** Exercise requirements **
Everything in the records below from the line containing "text: 25,56 ->" through the line containing "gap: 6px ->" is to be reproduced exactly, those two lines included; no picture is to be copied.

** Source information **
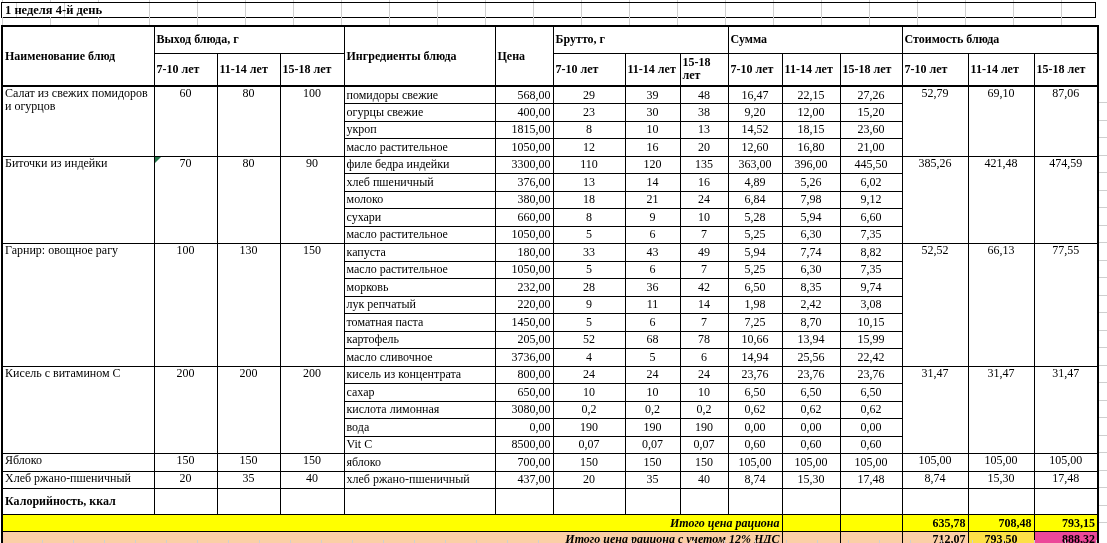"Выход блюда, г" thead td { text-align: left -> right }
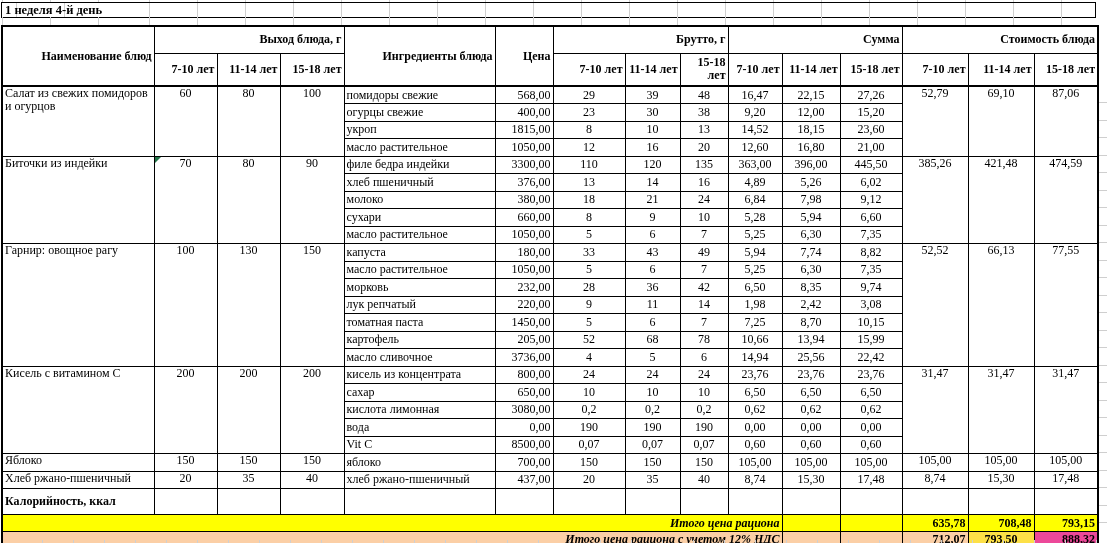"25,56" td.c { text: 25,56 -> 18,68 }
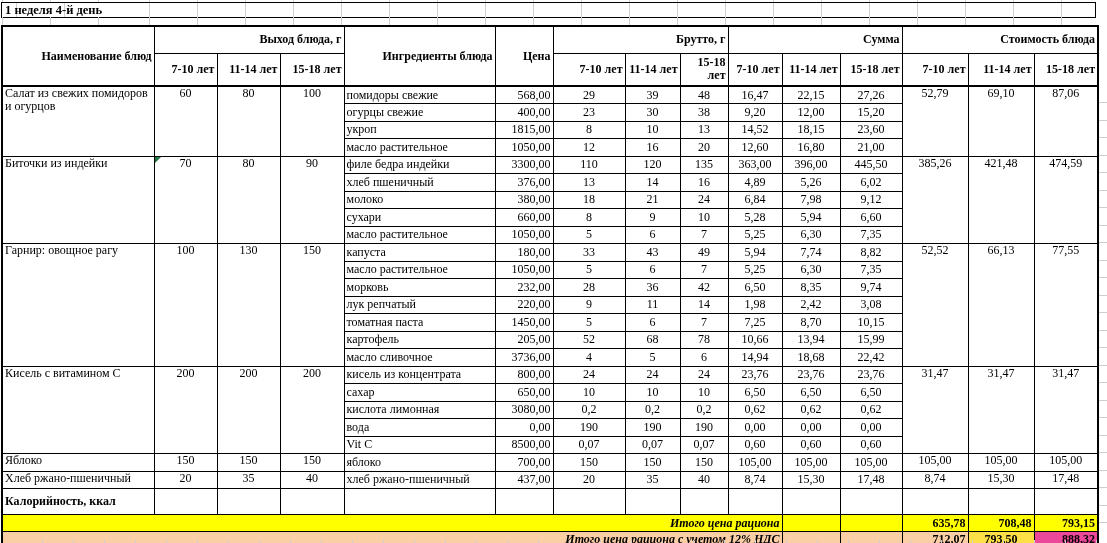"Итого цена рациона" td.tlbl { font-weight: bold -> normal; text-align: right -> left }
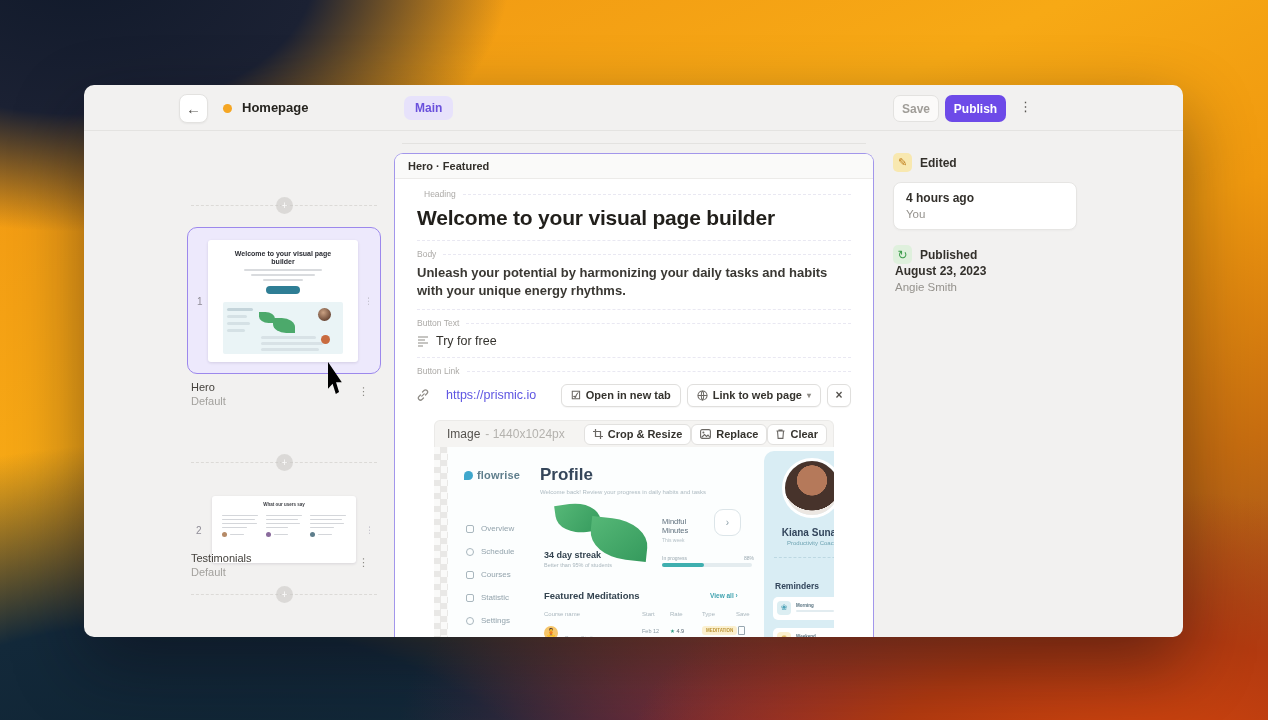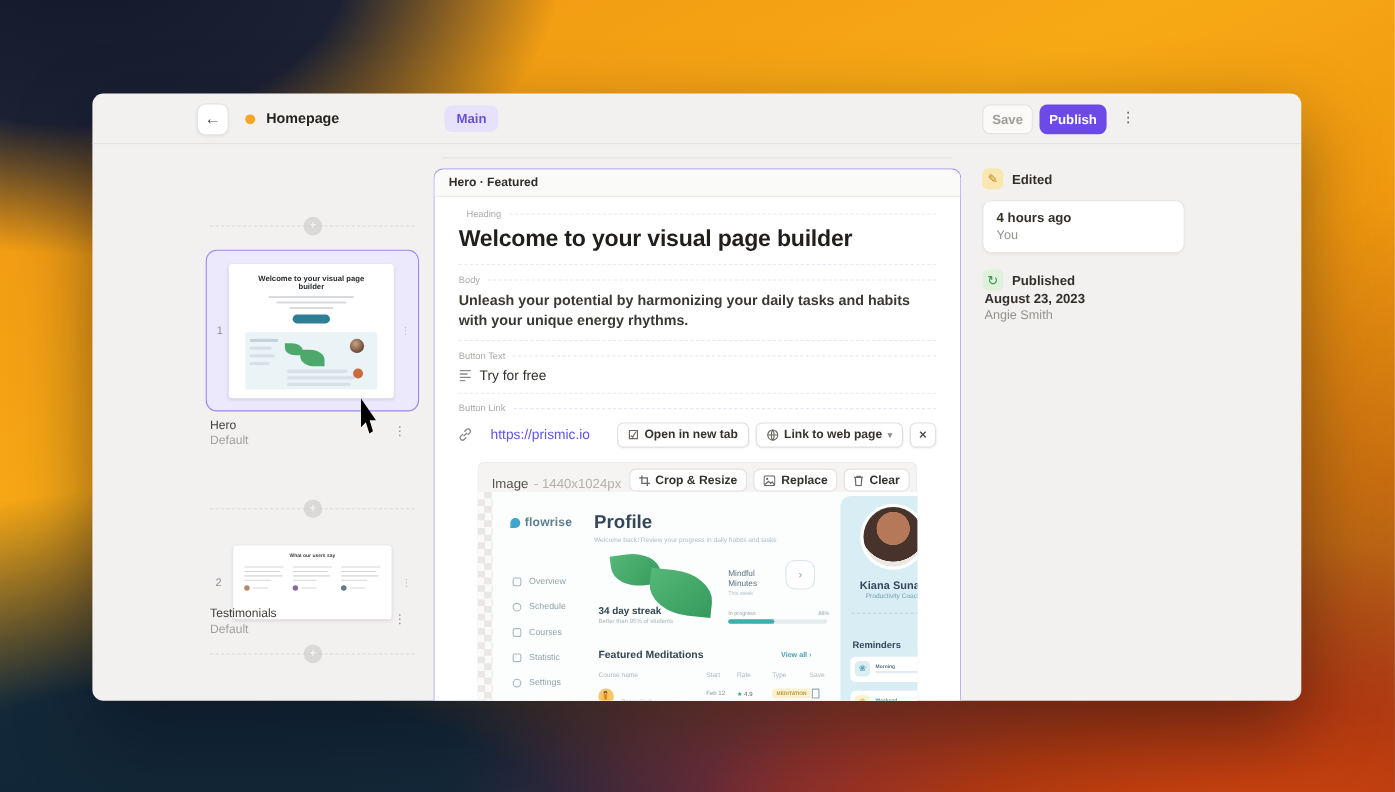"Image" .image-bar { align-items: flex-end -> center }
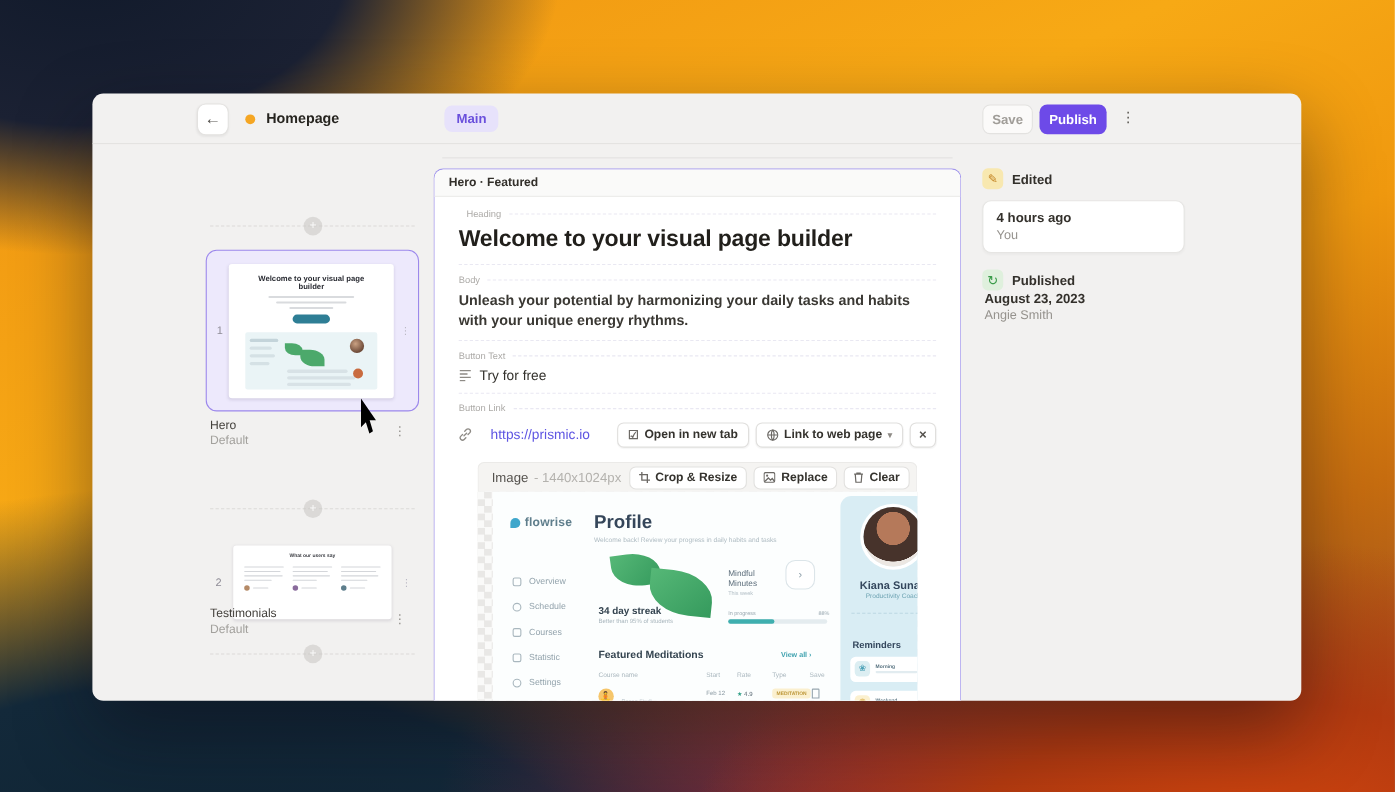"Crop & Resize" .image-bar .bar-actions { gap: 6px -> 0 }
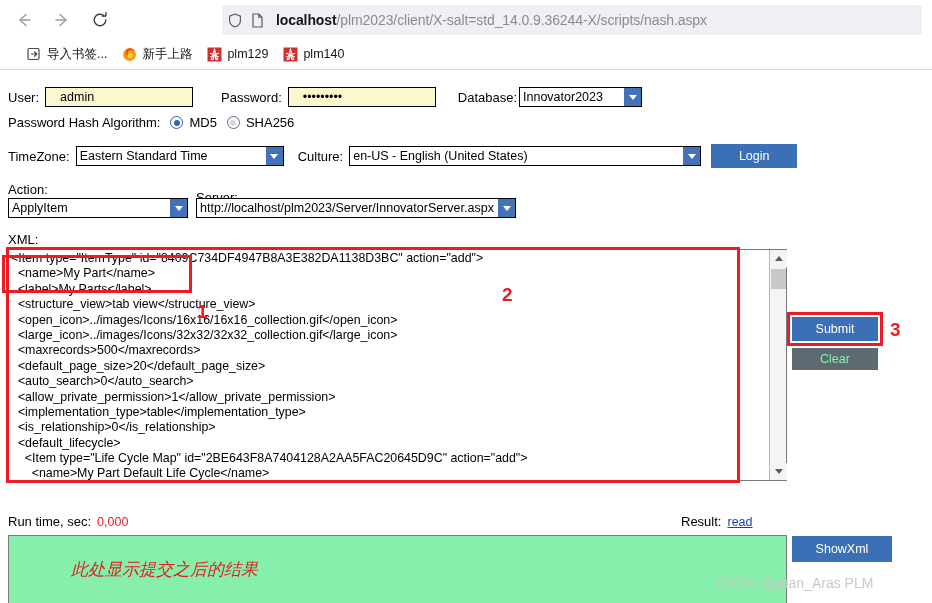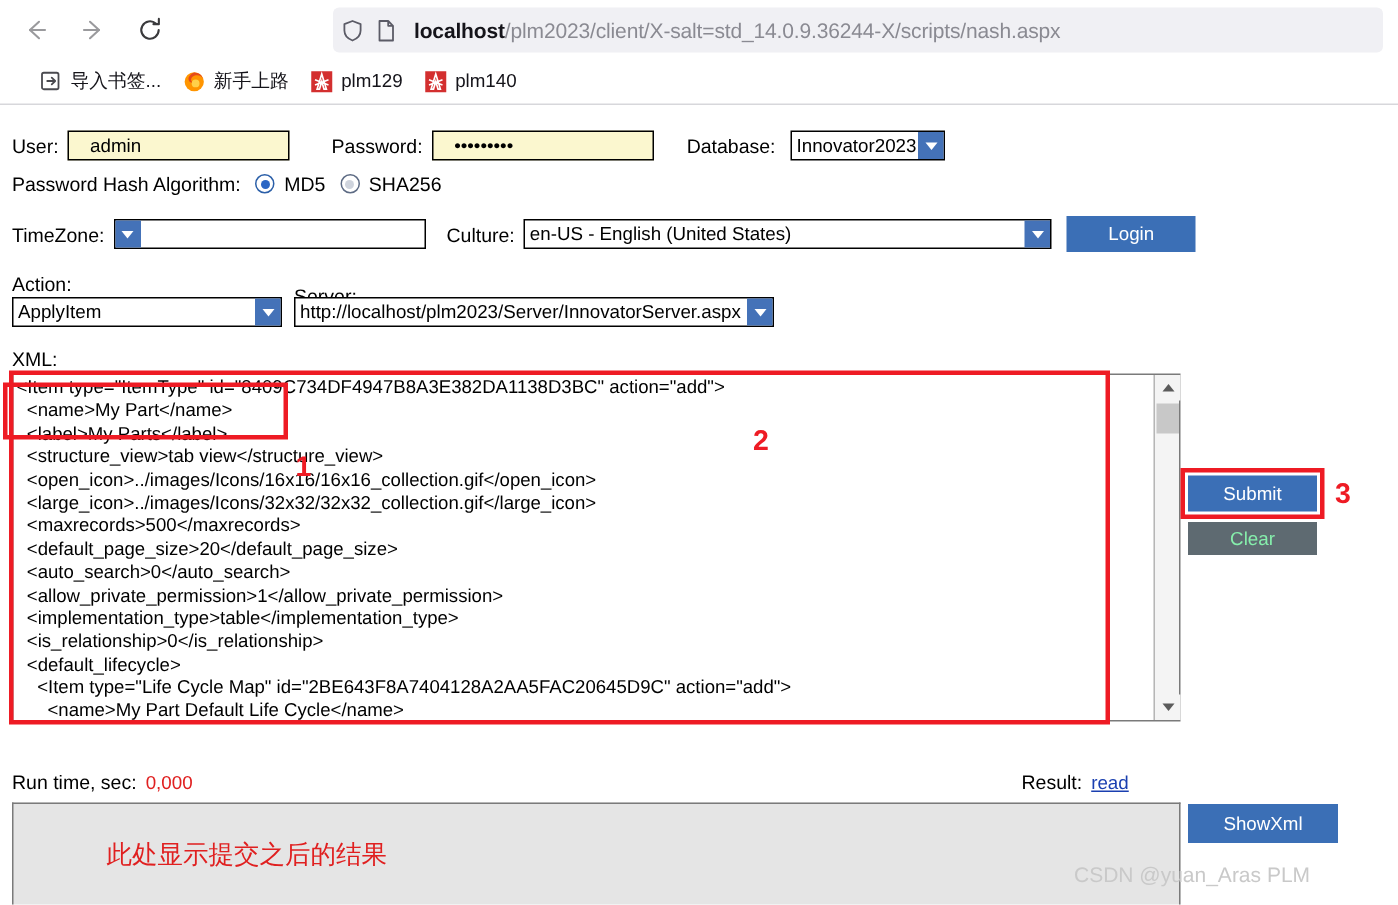"Innovator2023" div.combo { margin-left: 10px -> 2px; width: 103px -> 123px }
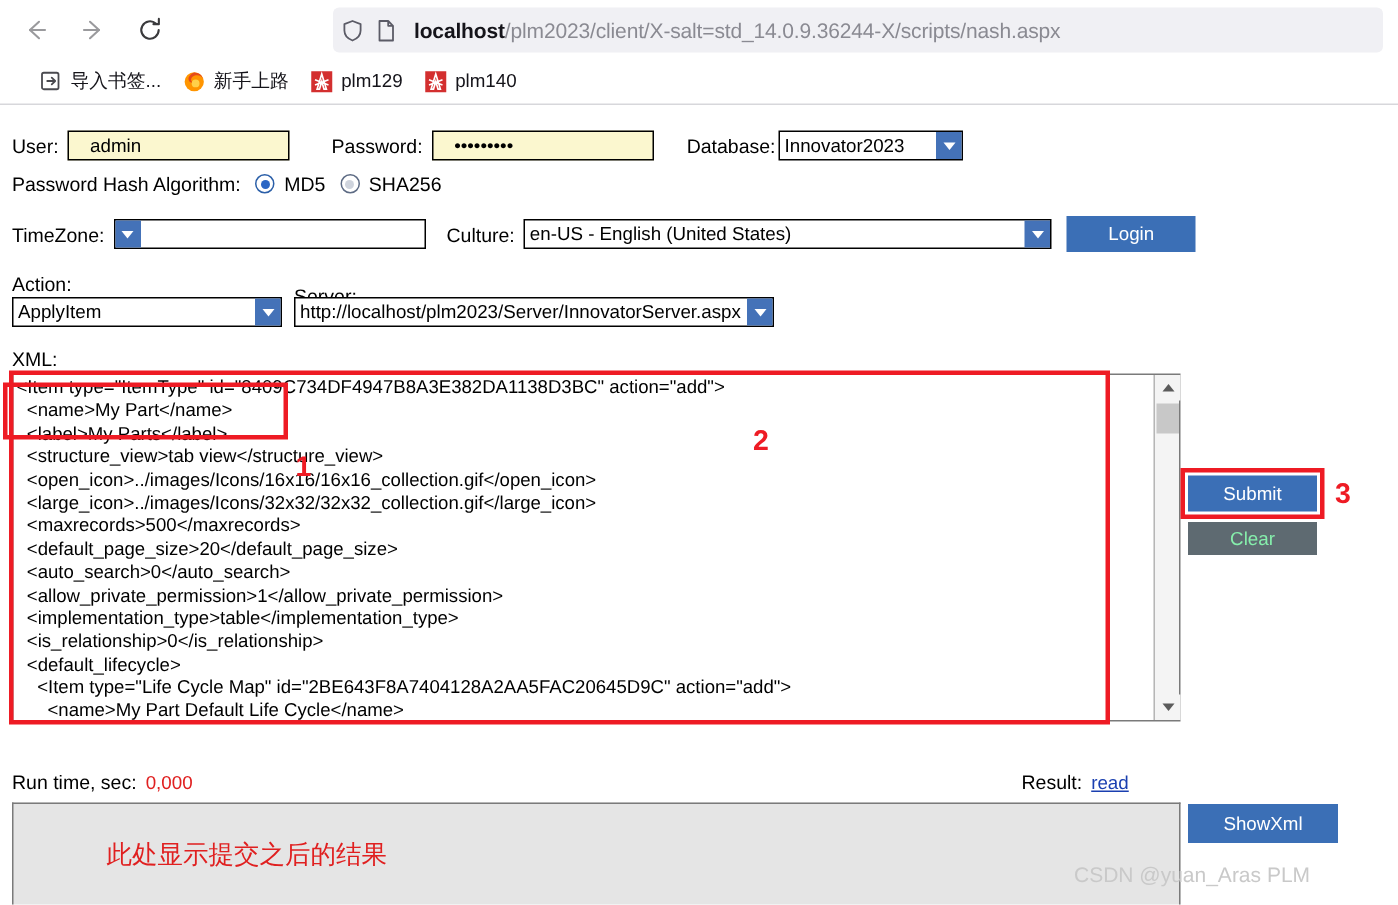"Eastern Standard Time" span.cv { html: none -> <span>Eastern Standard Time</span> }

** Response to this exercise **
"25,56" td.c { text: 25,56 -> 18,68 }
"Итого цена рациона" td.tlbl { font-weight: bold -> normal; text-align: right -> left }
"Image" .image-bar { align-items: flex-end -> center }
"Crop & Resize" .image-bar .bar-actions { gap: 6px -> 0 }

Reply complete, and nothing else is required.